In a random sample of five mobile devices, the mean repair cost was $\$ 75.00$ and the standard deviation was $\$ 12.50$. Assume the population is normally distributed and use a t-distribution to find the margin of error and construct a $95 \%$ confidence interval for the population mean. Interpret the results. The $95 \%$ confidence interval for the population mean $\mu$ is (Round to two decimal places as needed.)

Step 1 ：Given that the sample mean (\(\bar{x}\)) is \$75.00, the standard deviation (s) is \$12.50, and the sample size (n) is 5.

Step 2 ：First, we need to calculate the degrees of freedom, which is n - 1 = 5 - 1 = 4.

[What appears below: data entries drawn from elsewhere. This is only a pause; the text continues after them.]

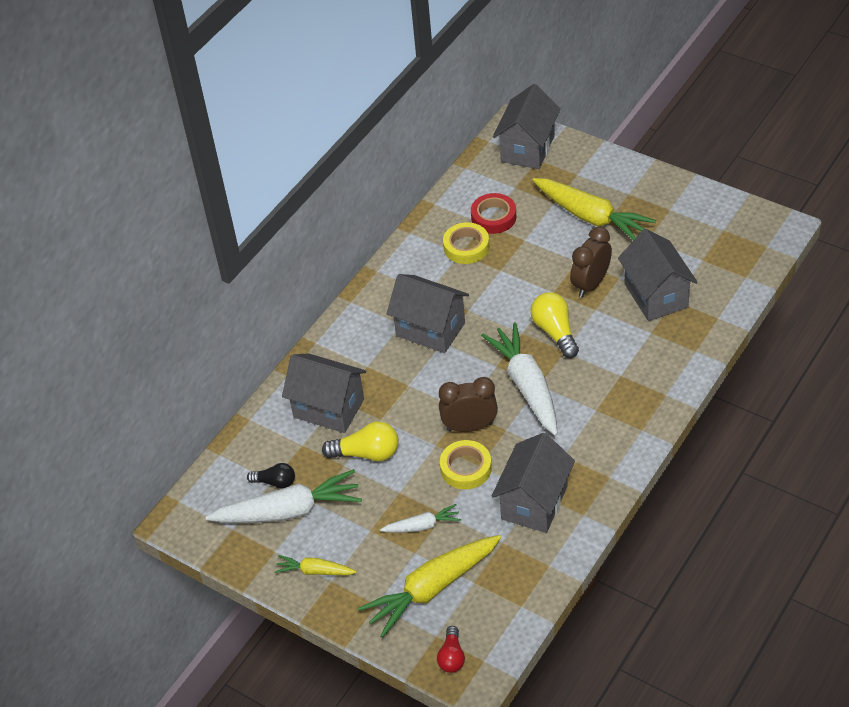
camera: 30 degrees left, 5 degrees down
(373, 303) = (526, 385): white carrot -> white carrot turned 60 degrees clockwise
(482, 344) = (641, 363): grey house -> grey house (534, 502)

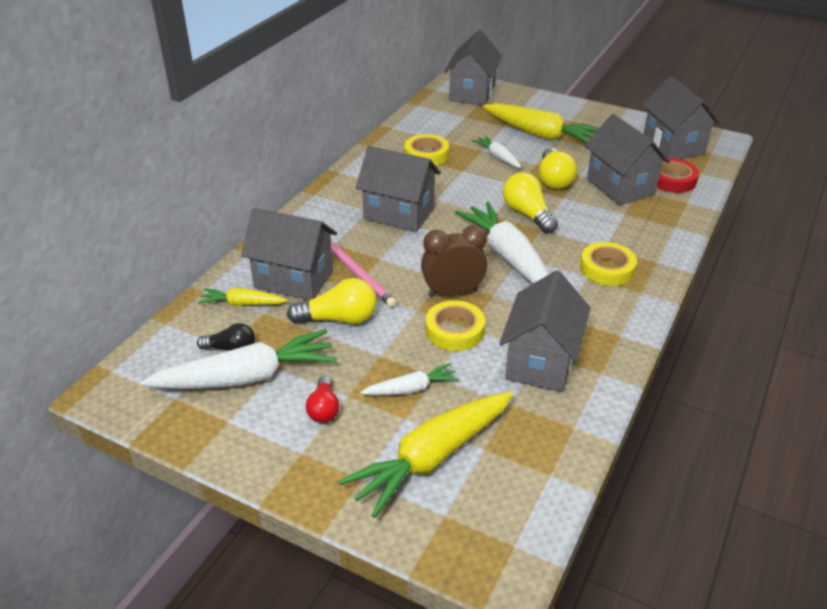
camera: 10 degrees left, 10 degrees down
(315, 571) = (279, 442): yellow carrot -> yellow carrot (242, 304)
(386, 403) = (358, 274): none -> pink pencil
(451, 657) = (470, 542): red light bulb -> red light bulb (324, 409)
(493, 217) = (449, 135): red tape -> red tape (672, 180)
(539, 251) = (497, 157): none -> white carrot
(591, 284) = (554, 179): brown clock -> yellow light bulb
(616, 402) = (607, 269): none -> yellow tape
(728, 235) = (673, 145): none -> grey house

Step 3 ：Next, we look up the t-score for a 95% confidence level and 4 degrees of freedom in a t-table or using a calculator. The t-score (t) is approximately 2.776.

Step 4 ：We then calculate the margin of error using the formula: Margin of Error = t * (s/√n) = 2.776 * (12.50/√5) = \$15.52.

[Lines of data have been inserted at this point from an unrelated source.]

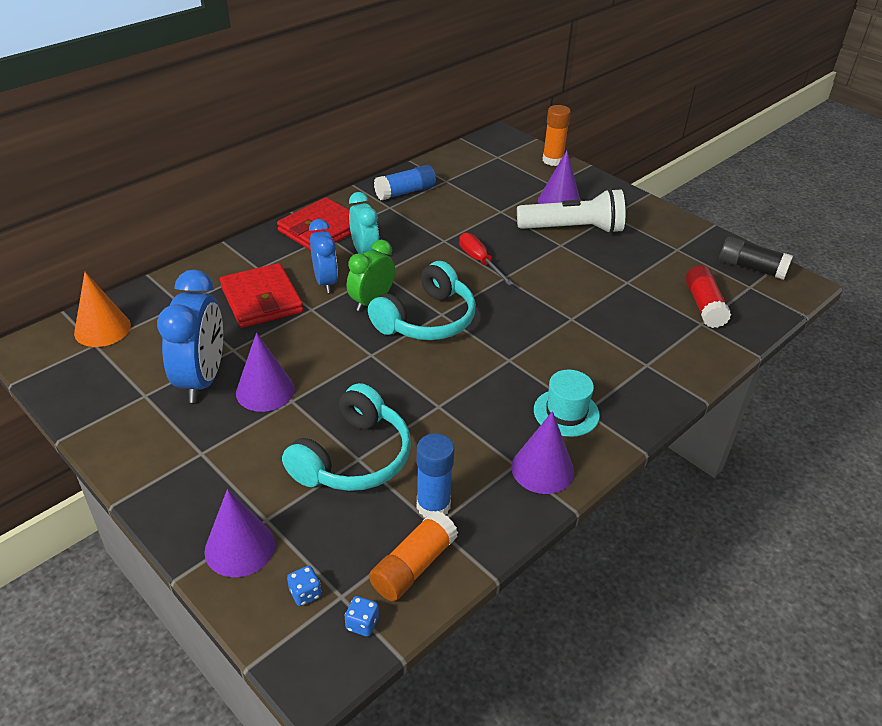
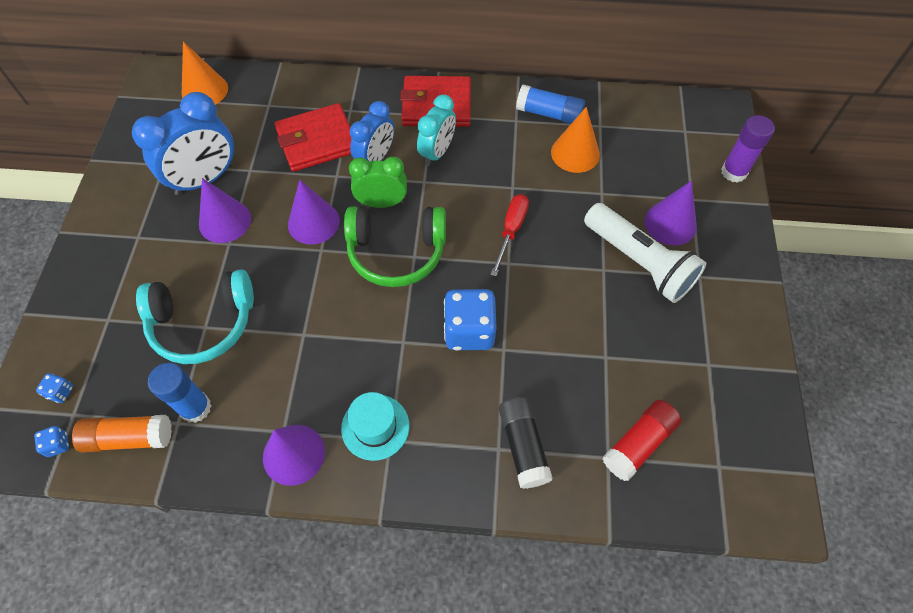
camera: 50 degrees right, 20 degrees up
(240, 547) = (73, 325): purple cone -> purple cone (313, 222)
(261, 299) = (317, 141): red wallet -> red wallet turned 45 degrees clockwise
(426, 319) = (396, 252): turquoise headphones -> green headphones
(454, 202) = (575, 153): none -> orange cone
(538, 325) = (469, 331): none -> blue dice
(552, 160) = (734, 172): orange glue stick -> purple glue stick
(751, 268) = (754, 449): black glue stick -> black glue stick (523, 446)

Step 5 ：Finally, we construct the 95% confidence interval for the population mean by subtracting and adding the margin of error from/to the sample mean: (75 - 15.52, 75 + 15.52) = (\$59.48, \$90.52).

Step 6 ：\(\boxed{\text{Final Answer: The margin of error is approximately \$15.52. The 95% confidence interval for the population mean is approximately (\$59.48, \$90.52). This means that we are 95% confident that the true population mean repair cost lies within this interval.}}\)